Guns and bullet casings were the focus of an RCMP investigator’s testimony Tuesday at the second-degree murder trial of Gerald Stanley in Battleford, Sask.
Cpl. Terry Heroux, who examined the scene the night Colten Boushie was shot on Stanley’s farm, took the stand and presented a series of photos taken at the time.
Focus was placed on bullet casings with the markings “BXN 53,” two of which were found leading up to a crashed SUV on the property.
A third was found resting on the heating vent of the dashboard in the SUV, close to where blood matching Boushie’s stained the driver’s side.
A bag of matching ammunition was found in a drawer in Stanley’s shed.
Cpl. Heroux said 17 corroded shells with the same markings were also found near the steps of the Stanley home, indicating past use.
The Crown also noted through Heroux that 11 firearms were recovered in the home – two handguns in a closet, a shotgun and rifle in a bedroom, along with five rifles and two pellet guns in the basement.

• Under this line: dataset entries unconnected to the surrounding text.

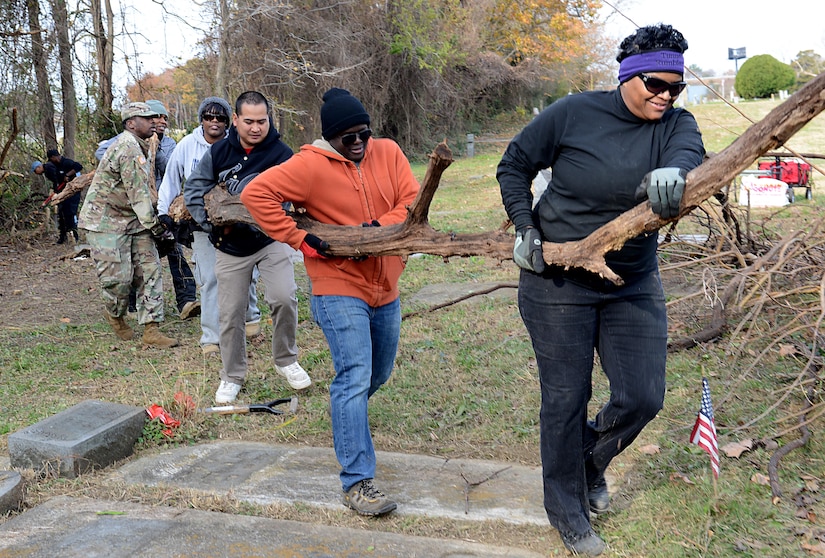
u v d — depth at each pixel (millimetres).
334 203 3760
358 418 3639
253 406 5094
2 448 4703
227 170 5047
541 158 3104
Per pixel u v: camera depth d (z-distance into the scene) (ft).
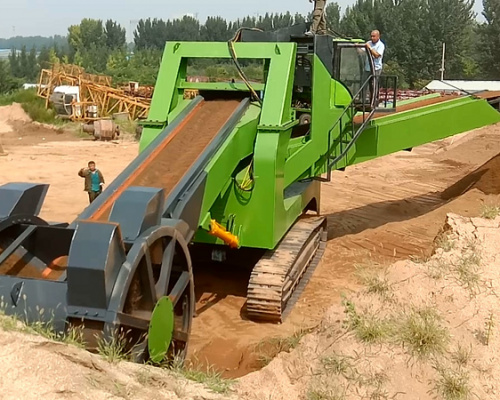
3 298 19.85
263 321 30.14
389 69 212.84
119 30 480.23
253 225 30.09
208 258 34.88
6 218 21.61
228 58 32.12
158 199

Stanley had a license in his name for the handguns, the police officer added.
However, another firearm was the focus of defence lawyer Scott Spencer in his cross-examination.
The barrel of a .22 calibre rifle was found near Boushie’s body, with a round in the chamber and five more in a built-in magazine.
The barrel was bent, the bolt action damaged but in place and the stock was missing.
A stock was later found on a property “related” to the incident, but Cpl. Heroux said there was no way to match it to the barrel.
He also documented an empty box of .22 ammo in the SUV, with several live rounds and spent casings on the floor of the vehicle.
Cpl. Heroux said he didn’t know exactly where the rifle had come from.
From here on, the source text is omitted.